Problem requirements: From the lines below, keep only those that contain the string "HTML", and copy each one out.

+++ Dataset content +++

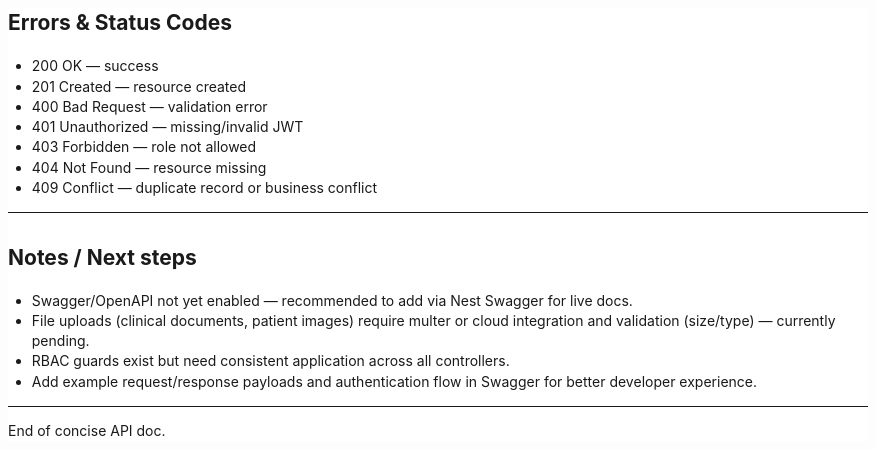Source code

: 
## Errors & Status Codes
- 200 OK — success
- 201 Created — resource created
- 400 Bad Request — validation error
- 401 Unauthorized — missing/invalid JWT
- 403 Forbidden — role not allowed
- 404 Not Found — resource missing
- 409 Conflict — duplicate record or business conflict

---

## Notes / Next steps
- Swagger/OpenAPI not yet enabled — recommended to add via Nest Swagger for live docs.
- File uploads (clinical documents, patient images) require multer or cloud integration and validation (size/type) — currently pending.
- RBAC guards exist but need consistent application across all controllers.
- Add example request/response payloads and authentication flow in Swagger for better developer experience.

--- 
End of concise API doc.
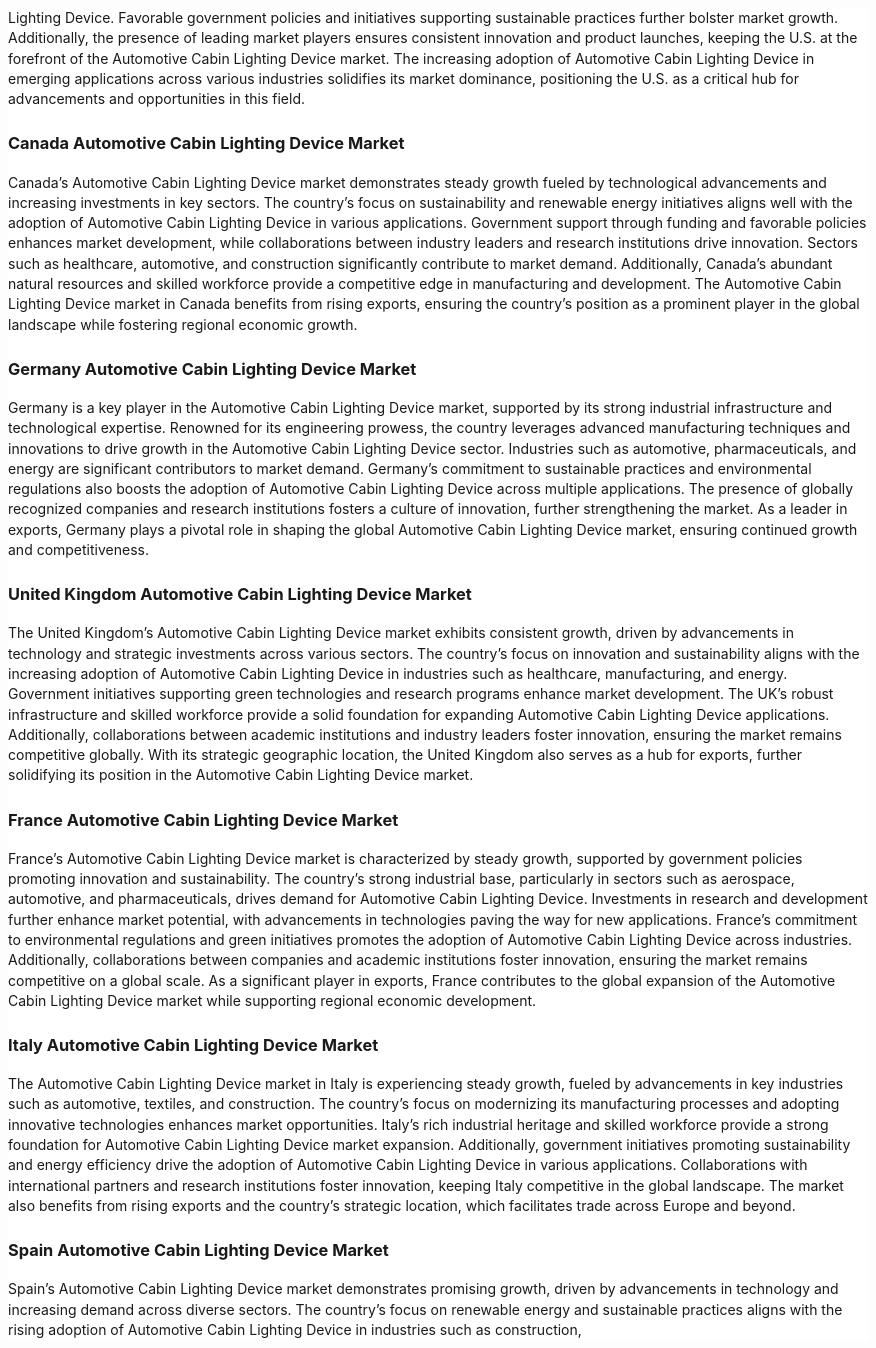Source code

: Lighting Device. Favorable government policies and initiatives supporting sustainable practices further bolster market growth. Additionally, the presence of leading market players ensures consistent innovation and product launches, keeping the U.S. at the forefront of the Automotive Cabin Lighting Device market. The increasing adoption of Automotive Cabin Lighting Device in emerging applications across various industries solidifies its market dominance, positioning the U.S. as a critical hub for advancements and opportunities in this field.</p><h3>Canada Automotive Cabin Lighting Device Market</h3><p>Canada&rsquo;s Automotive Cabin Lighting Device market demonstrates steady growth fueled by technological advancements and increasing investments in key sectors. The country&rsquo;s focus on sustainability and renewable energy initiatives aligns well with the adoption of Automotive Cabin Lighting Device in various applications. Government support through funding and favorable policies enhances market development, while collaborations between industry leaders and research institutions drive innovation. Sectors such as healthcare, automotive, and construction significantly contribute to market demand. Additionally, Canada&rsquo;s abundant natural resources and skilled workforce provide a competitive edge in manufacturing and development. The Automotive Cabin Lighting Device market in Canada benefits from rising exports, ensuring the country&rsquo;s position as a prominent player in the global landscape while fostering regional economic growth.</p><h3>Germany Automotive Cabin Lighting Device Market</h3><p>Germany is a key player in the Automotive Cabin Lighting Device market, supported by its strong industrial infrastructure and technological expertise. Renowned for its engineering prowess, the country leverages advanced manufacturing techniques and innovations to drive growth in the Automotive Cabin Lighting Device sector. Industries such as automotive, pharmaceuticals, and energy are significant contributors to market demand. Germany&rsquo;s commitment to sustainable practices and environmental regulations also boosts the adoption of Automotive Cabin Lighting Device across multiple applications. The presence of globally recognized companies and research institutions fosters a culture of innovation, further strengthening the market. As a leader in exports, Germany plays a pivotal role in shaping the global Automotive Cabin Lighting Device market, ensuring continued growth and competitiveness.</p><h3>United Kingdom Automotive Cabin Lighting Device Market</h3><p>The United Kingdom&rsquo;s Automotive Cabin Lighting Device market exhibits consistent growth, driven by advancements in technology and strategic investments across various sectors. The country&rsquo;s focus on innovation and sustainability aligns with the increasing adoption of Automotive Cabin Lighting Device in industries such as healthcare, manufacturing, and energy. Government initiatives supporting green technologies and research programs enhance market development. The UK&rsquo;s robust infrastructure and skilled workforce provide a solid foundation for expanding Automotive Cabin Lighting Device applications. Additionally, collaborations between academic institutions and industry leaders foster innovation, ensuring the market remains competitive globally. With its strategic geographic location, the United Kingdom also serves as a hub for exports, further solidifying its position in the Automotive Cabin Lighting Device market.</p><h3>France Automotive Cabin Lighting Device Market</h3><p>France&rsquo;s Automotive Cabin Lighting Device market is characterized by steady growth, supported by government policies promoting innovation and sustainability. The country&rsquo;s strong industrial base, particularly in sectors such as aerospace, automotive, and pharmaceuticals, drives demand for Automotive Cabin Lighting Device. Investments in research and development further enhance market potential, with advancements in technologies paving the way for new applications. France&rsquo;s commitment to environmental regulations and green initiatives promotes the adoption of Automotive Cabin Lighting Device across industries. Additionally, collaborations between companies and academic institutions foster innovation, ensuring the market remains competitive on a global scale. As a significant player in exports, France contributes to the global expansion of the Automotive Cabin Lighting Device market while supporting regional economic development.</p><h3>Italy Automotive Cabin Lighting Device Market</h3><p>The Automotive Cabin Lighting Device market in Italy is experiencing steady growth, fueled by advancements in key industries such as automotive, textiles, and construction. The country&rsquo;s focus on modernizing its manufacturing processes and adopting innovative technologies enhances market opportunities. Italy&rsquo;s rich industrial heritage and skilled workforce provide a strong foundation for Automotive Cabin Lighting Device market expansion. Additionally, government initiatives promoting sustainability and energy efficiency drive the adoption of Automotive Cabin Lighting Device in various applications. Collaborations with international partners and research institutions foster innovation, keeping Italy competitive in the global landscape. The market also benefits from rising exports and the country&rsquo;s strategic location, which facilitates trade across Europe and beyond.</p><h3>Spain Automotive Cabin Lighting Device Market</h3><p>Spain&rsquo;s Automotive Cabin Lighting Device market demonstrates promising growth, driven by advancements in technology and increasing demand across diverse sectors. The country&rsquo;s focus on renewable energy and sustainable practices aligns with the rising adoption of Automotive Cabin Lighting Device in industries such as construction,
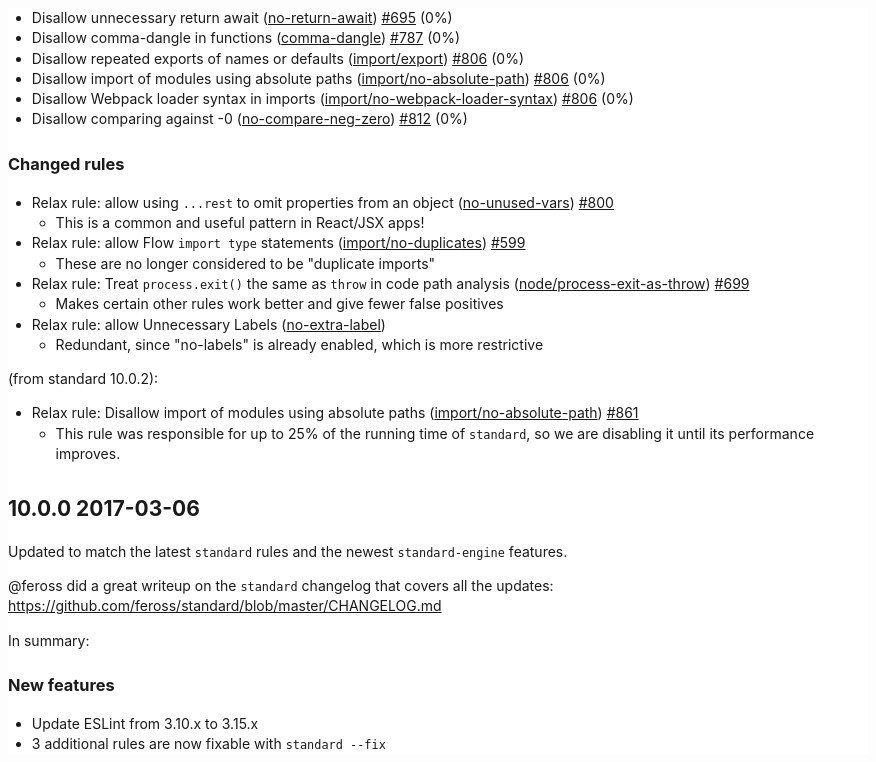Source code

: - Disallow unnecessary return await ([no-return-await](http://eslint.org/docs/rules/no-return-await)) [#695](https://github.com/feross/standard/issues/695) (0%)
- Disallow comma-dangle in functions ([comma-dangle](http://eslint.org/docs/rules/comma-dangle)) [#787](https://github.com/feross/standard/issues/787) (0%)
- Disallow repeated exports of names or defaults ([import/export](https://github.com/benmosher/eslint-plugin-import/blob/master/docs/rules/export.md)) [#806](https://github.com/feross/standard/issues/806) (0%)
- Disallow import of modules using absolute paths ([import/no-absolute-path](https://github.com/benmosher/eslint-plugin-import/blob/master/docs/rules/no-absolute-path.md)) [#806](https://github.com/feross/standard/issues/806) (0%)
- Disallow Webpack loader syntax in imports ([import/no-webpack-loader-syntax](https://github.com/benmosher/eslint-plugin-import/blob/master/docs/rules/no-webpack-loader-syntax.md)) [#806](https://github.com/feross/standard/issues/806) (0%)
- Disallow comparing against -0 ([no-compare-neg-zero](http://eslint.org/docs/rules/no-compare-neg-zero)) [#812](https://github.com/feross/standard/issues/812) (0%)

### Changed rules
- Relax rule: allow using `...rest` to omit properties from an object ([no-unused-vars](http://eslint.org/docs/rules/no-unused-vars)) [#800](https://github.com/feross/standard/issues/800)
  - This is a common and useful pattern in React/JSX apps!
- Relax rule: allow Flow `import type` statements ([import/no-duplicates](https://github.com/benmosher/eslint-plugin-import/blob/master/docs/rules/no-duplicates.md)) [#599](https://github.com/feross/standard/issues/599)
  - These are no longer considered to be "duplicate imports"
- Relax rule: Treat `process.exit()` the same as `throw` in code path analysis ([node/process-exit-as-throw](https://github.com/mysticatea/eslint-plugin-node/blob/master/docs/rules/process-exit-as-throw.md)) [#699](https://github.com/feross/standard/issues/699)
  - Makes certain other rules work better and give fewer false positives
- Relax rule: allow Unnecessary Labels ([no-extra-label](http://eslint.org/docs/rules/no-extra-label))
  - Redundant, since "no-labels" is already enabled, which is more restrictive

(from standard 10.0.2):
- Relax rule: Disallow import of modules using absolute paths ([import/no-absolute-path](https://github.com/benmosher/eslint-plugin-import/blob/master/docs/rules/no-absolute-path.md)) [#861](https://github.com/feross/standard/issues/861)
  - This rule was responsible for up to 25% of the running time of `standard`, so we are disabling it until its performance improves.





## 10.0.0 2017-03-06

Updated to match the latest `standard` rules and the newest `standard-engine` features.

@feross did a great writeup on the `standard` changelog that covers all the updates:
https://github.com/feross/standard/blob/master/CHANGELOG.md

In summary:
### New features

- Update ESLint from 3.10.x to 3.15.x
- 3 additional rules are now fixable with `standard --fix`
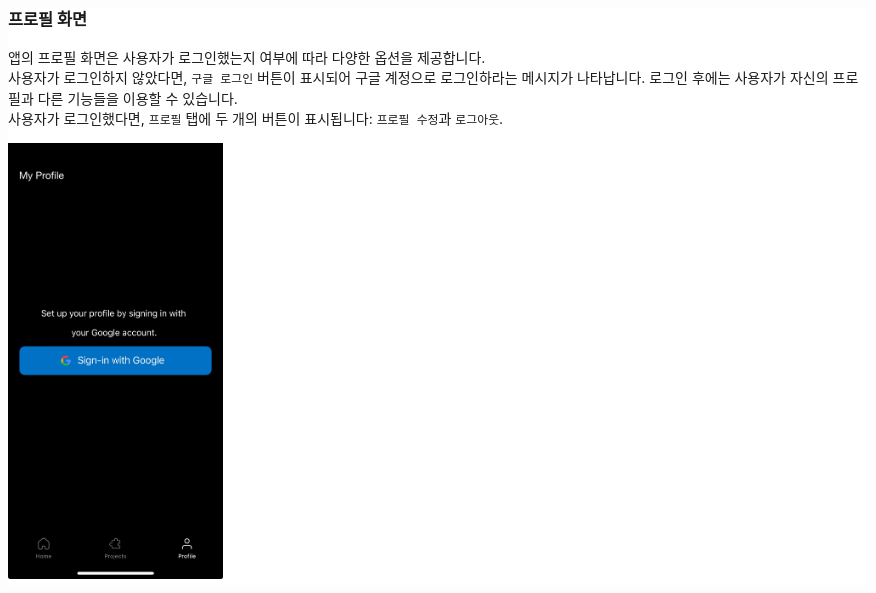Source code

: ### 프로필 화면
앱의 프로필 화면은 사용자가 로그인했는지 여부에 따라 다양한 옵션을 제공합니다.  
사용자가 로그인하지 않았다면, `구글 로그인` 버튼이 표시되어 구글 계정으로 로그인하라는 메시지가 나타납니다. 로그인 후에는 사용자가 자신의 프로필과 다른 기능들을 이용할 수 있습니다.  
사용자가 로그인했다면, `프로필` 탭에 두 개의 버튼이 표시됩니다: `프로필 수정`과 `로그아웃`.

<p align="left">
<img src="../../docs/images/logged_out_profile_screen_ios.jpg" alt="로그아웃된 프로필 화면" width="25%"/>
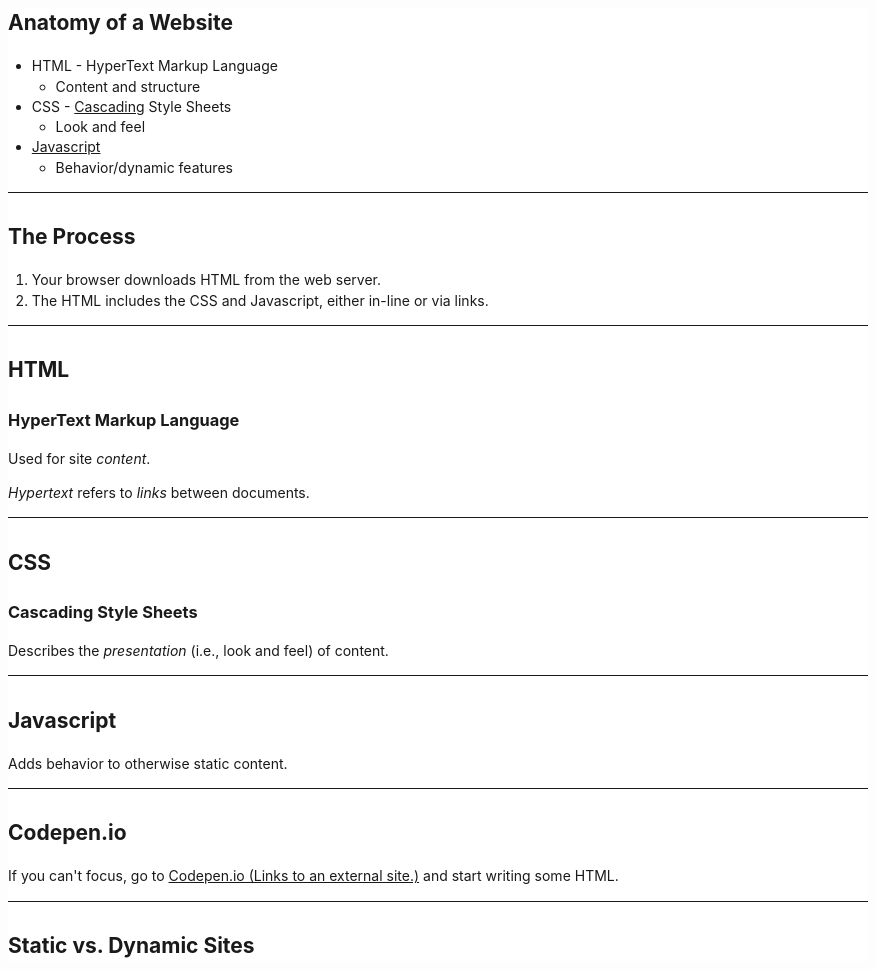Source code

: ## Anatomy of a Website

- HTML - HyperText Markup Language
  - Content and structure
- CSS - <u>Cascading</u> Style Sheets
  - Look and feel
- <u>Javascript</u>
  - Behavior/dynamic features

------

## The Process

1. Your browser downloads HTML from the web server.
2. The HTML includes the CSS and Javascript, either in-line or via links.

------

## HTML

### HyperText Markup Language

Used for site *content*.

*Hypertext* refers to *links* between documents.

------

## CSS

### Cascading Style Sheets

Describes the *presentation* (i.e., look and feel) of content.

------

## Javascript

Adds behavior to otherwise static content.

------

## Codepen.io

If you can't focus, go to [Codepen.io (Links to an external site.)](https://codepen.io/) and start writing some HTML.

------

## Static vs. Dynamic Sites
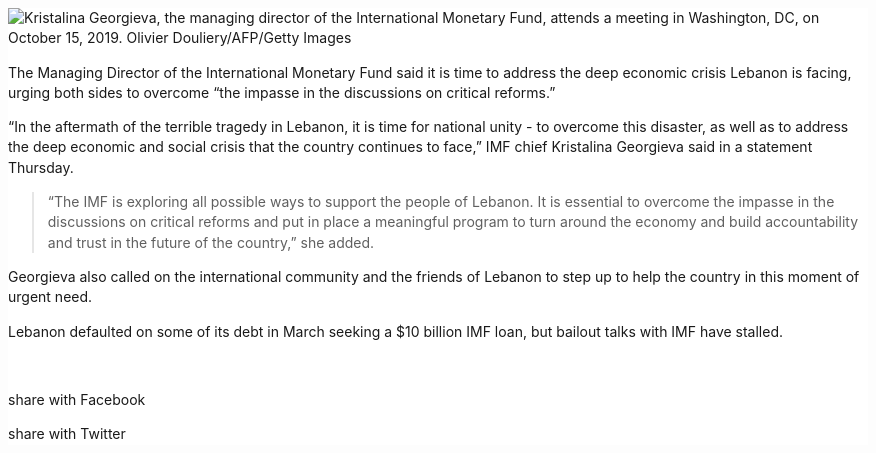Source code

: <div class="Box-sc-1fet97o-0 image-with-captionstyles__ImageWithCaptionWrapper-sc-17jmou0-0 eWDxVG">

![Kristalina Georgieva, the managing director of the International
Monetary Fund, attends a meeting in Washington, DC, on October 15, 2019.
Olivier Douliery/AFP/Getty
Images](https://dynaimage.cdn.cnn.com/cnn/digital-images/org/83a4a42d-879e-4083-ada8-ec12f2b30530.jpg)

</div>

The Managing Director of the International Monetary Fund said it is time
to address the deep economic crisis Lebanon is facing, urging both sides
to overcome “the impasse in the discussions on critical reforms.”

“In the aftermath of the terrible tragedy in Lebanon, it is time for
national unity - to overcome this disaster, as well as to address the
deep economic and social crisis that the country continues to face,” IMF
chief Kristalina Georgieva said in a statement Thursday.

<div class="Box-sc-1fet97o-0 block-quote__Container-sc-98e3ot-0 kunFKx">

> “The IMF is exploring all possible ways to support the people of
> Lebanon. It is essential to overcome the impasse in the discussions on
> critical reforms and put in place a meaningful program to turn around
> the economy and build accountability and trust in the future of the
> country,” she added.

</div>

Georgieva also called on the international community and the friends of
Lebanon to step up to help the country in this moment of urgent need.

Lebanon defaulted on some of its debt in March seeking a $10 billion IMF
loan, but bailout talks with IMF have stalled.

 

</div>

<div class="sc-eHgmQL sc-hmzhuo kwTdMY" open="false">

<div class="sc-gPEVay LBYgI">

<div class="sc-eHgmQL sc-frDJqD leHdEB">

<div class="Flex-sc-1sqrs56-0 juWdml">

<div class="Box-sc-1fet97o-0 bdnLKJ">

share with Facebook

</div>

<div class="Box-sc-1fet97o-0 bdnLKJ">

share with Twitter

</div>

<div class="Box-sc-1fet97o-0 bdnLKJ">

+++

Result:
- HTML - HyperText Markup Language
1. Your browser downloads HTML from the web server.
2. The HTML includes the CSS and Javascript, either in-line or via links.
## HTML
If you can't focus, go to [Codepen.io (Links to an external site.)](https://codepen.io/) and start writing some HTML.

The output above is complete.